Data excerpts
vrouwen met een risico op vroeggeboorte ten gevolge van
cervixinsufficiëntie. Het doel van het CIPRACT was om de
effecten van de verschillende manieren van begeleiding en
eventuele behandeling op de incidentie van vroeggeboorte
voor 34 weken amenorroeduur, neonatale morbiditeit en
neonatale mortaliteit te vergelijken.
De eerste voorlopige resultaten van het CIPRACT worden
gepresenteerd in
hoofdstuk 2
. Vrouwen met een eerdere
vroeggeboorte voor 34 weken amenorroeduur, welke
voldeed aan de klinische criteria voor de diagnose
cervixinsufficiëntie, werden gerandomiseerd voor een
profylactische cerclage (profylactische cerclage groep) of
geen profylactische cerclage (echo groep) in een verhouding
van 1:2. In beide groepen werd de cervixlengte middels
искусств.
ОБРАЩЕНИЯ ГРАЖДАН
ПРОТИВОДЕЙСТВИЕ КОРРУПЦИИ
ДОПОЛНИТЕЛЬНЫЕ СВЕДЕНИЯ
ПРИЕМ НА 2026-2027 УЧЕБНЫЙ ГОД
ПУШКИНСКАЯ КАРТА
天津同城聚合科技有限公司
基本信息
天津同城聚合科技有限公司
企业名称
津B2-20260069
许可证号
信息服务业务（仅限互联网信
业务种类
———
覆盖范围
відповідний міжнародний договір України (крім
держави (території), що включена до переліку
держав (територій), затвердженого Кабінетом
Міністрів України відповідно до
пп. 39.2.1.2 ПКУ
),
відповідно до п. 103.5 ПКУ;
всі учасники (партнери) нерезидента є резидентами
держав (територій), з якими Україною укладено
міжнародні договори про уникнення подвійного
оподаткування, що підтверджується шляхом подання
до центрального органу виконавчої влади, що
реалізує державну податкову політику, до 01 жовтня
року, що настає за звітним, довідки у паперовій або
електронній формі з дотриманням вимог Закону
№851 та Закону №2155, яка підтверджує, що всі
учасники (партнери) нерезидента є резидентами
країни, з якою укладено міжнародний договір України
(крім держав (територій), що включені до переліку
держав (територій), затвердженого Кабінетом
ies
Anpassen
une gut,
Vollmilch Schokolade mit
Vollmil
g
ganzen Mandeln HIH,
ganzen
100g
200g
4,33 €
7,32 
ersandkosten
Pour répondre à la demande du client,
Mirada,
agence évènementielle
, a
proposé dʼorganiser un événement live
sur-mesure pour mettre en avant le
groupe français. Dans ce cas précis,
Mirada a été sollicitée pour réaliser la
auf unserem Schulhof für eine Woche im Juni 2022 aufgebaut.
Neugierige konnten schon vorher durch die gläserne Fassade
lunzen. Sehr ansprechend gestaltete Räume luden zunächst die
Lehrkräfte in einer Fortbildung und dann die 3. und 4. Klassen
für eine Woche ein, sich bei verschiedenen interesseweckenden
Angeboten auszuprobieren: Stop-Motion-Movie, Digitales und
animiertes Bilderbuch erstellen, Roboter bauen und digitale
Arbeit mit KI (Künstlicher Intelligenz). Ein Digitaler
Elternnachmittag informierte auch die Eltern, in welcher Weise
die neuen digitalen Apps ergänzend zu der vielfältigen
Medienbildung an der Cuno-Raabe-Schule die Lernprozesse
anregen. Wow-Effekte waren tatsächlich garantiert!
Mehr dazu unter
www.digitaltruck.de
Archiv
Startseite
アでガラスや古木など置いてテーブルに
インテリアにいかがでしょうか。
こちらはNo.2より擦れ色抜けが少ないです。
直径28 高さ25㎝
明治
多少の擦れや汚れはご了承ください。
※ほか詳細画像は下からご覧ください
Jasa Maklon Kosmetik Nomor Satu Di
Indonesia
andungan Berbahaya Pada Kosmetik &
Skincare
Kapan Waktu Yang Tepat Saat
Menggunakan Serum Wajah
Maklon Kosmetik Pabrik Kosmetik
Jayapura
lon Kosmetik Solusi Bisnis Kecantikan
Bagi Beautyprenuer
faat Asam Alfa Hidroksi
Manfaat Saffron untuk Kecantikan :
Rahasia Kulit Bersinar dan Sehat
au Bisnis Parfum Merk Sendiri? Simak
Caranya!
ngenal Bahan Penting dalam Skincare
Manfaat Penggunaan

Instructions to follow: Having read the records above, reproduce each one exactly.

Exercise response:
vrouwen met een risico op vroeggeboorte ten gevolge van
cervixinsufficiëntie. Het doel van het CIPRACT was om de
effecten van de verschillende manieren van begeleiding en
eventuele behandeling op de incidentie van vroeggeboorte
voor 34 weken amenorroeduur, neonatale morbiditeit en
neonatale mortaliteit te vergelijken.
De eerste voorlopige resultaten van het CIPRACT worden
gepresenteerd in
hoofdstuk 2
. Vrouwen met een eerdere
vroeggeboorte voor 34 weken amenorroeduur, welke
voldeed aan de klinische criteria voor de diagnose
cervixinsufficiëntie, werden gerandomiseerd voor een
profylactische cerclage (profylactische cerclage groep) of
geen profylactische cerclage (echo groep) in een verhouding
van 1:2. In beide groepen werd de cervixlengte middels
искусств.
ОБРАЩЕНИЯ ГРАЖДАН
ПРОТИВОДЕЙСТВИЕ КОРРУПЦИИ
ДОПОЛНИТЕЛЬНЫЕ СВЕДЕНИЯ
ПРИЕМ НА 2026-2027 УЧЕБНЫЙ ГОД
ПУШКИНСКАЯ КАРТА
天津同城聚合科技有限公司
基本信息
天津同城聚合科技有限公司
企业名称
津B2-20260069
许可证号
信息服务业务（仅限互联网信
业务种类
———
覆盖范围
відповідний міжнародний договір України (крім
держави (території), що включена до переліку
держав (територій), затвердженого Кабінетом
Міністрів України відповідно до
пп. 39.2.1.2 ПКУ
),
відповідно до п. 103.5 ПКУ;
всі учасники (партнери) нерезидента є резидентами
держав (територій), з якими Україною укладено
міжнародні договори про уникнення подвійного
оподаткування, що підтверджується шляхом подання
до центрального органу виконавчої влади, що
реалізує державну податкову політику, до 01 жовтня
року, що настає за звітним, довідки у паперовій або
електронній формі з дотриманням вимог Закону
№851 та Закону №2155, яка підтверджує, що всі
учасники (партнери) нерезидента є резидентами
країни, з якою укладено міжнародний договір України
(крім держав (територій), що включені до переліку
держав (територій), затвердженого Кабінетом
ies
Anpassen
une gut,
Vollmilch Schokolade mit
Vollmil
g
ganzen Mandeln HIH,
ganzen
100g
200g
4,33 €
7,32 
ersandkosten
Pour répondre à la demande du client,
Mirada,
agence évènementielle
, a
proposé dʼorganiser un événement live
sur-mesure pour mettre en avant le
groupe français. Dans ce cas précis,
Mirada a été sollicitée pour réaliser la
auf unserem Schulhof für eine Woche im Juni 2022 aufgebaut.
Neugierige konnten schon vorher durch die gläserne Fassade
lunzen. Sehr ansprechend gestaltete Räume luden zunächst die
Lehrkräfte in einer Fortbildung und dann die 3. und 4. Klassen
für eine Woche ein, sich bei verschiedenen interesseweckenden
Angeboten auszuprobieren: Stop-Motion-Movie, Digitales und
animiertes Bilderbuch erstellen, Roboter bauen und digitale
Arbeit mit KI (Künstlicher Intelligenz). Ein Digitaler
Elternnachmittag informierte auch die Eltern, in welcher Weise
die neuen digitalen Apps ergänzend zu der vielfältigen
Medienbildung an der Cuno-Raabe-Schule die Lernprozesse
anregen. Wow-Effekte waren tatsächlich garantiert!
Mehr dazu unter
www.digitaltruck.de
Archiv
Startseite
アでガラスや古木など置いてテーブルに
インテリアにいかがでしょうか。
こちらはNo.2より擦れ色抜けが少ないです。
直径28 高さ25㎝
明治
多少の擦れや汚れはご了承ください。
※ほか詳細画像は下からご覧ください
Jasa Maklon Kosmetik Nomor Satu Di
Indonesia
andungan Berbahaya Pada Kosmetik &
Skincare
Kapan Waktu Yang Tepat Saat
Menggunakan Serum Wajah
Maklon Kosmetik Pabrik Kosmetik
Jayapura
lon Kosmetik Solusi Bisnis Kecantikan
Bagi Beautyprenuer
faat Asam Alfa Hidroksi
Manfaat Saffron untuk Kecantikan :
Rahasia Kulit Bersinar dan Sehat
au Bisnis Parfum Merk Sendiri? Simak
Caranya!
ngenal Bahan Penting dalam Skincare
Manfaat Penggunaan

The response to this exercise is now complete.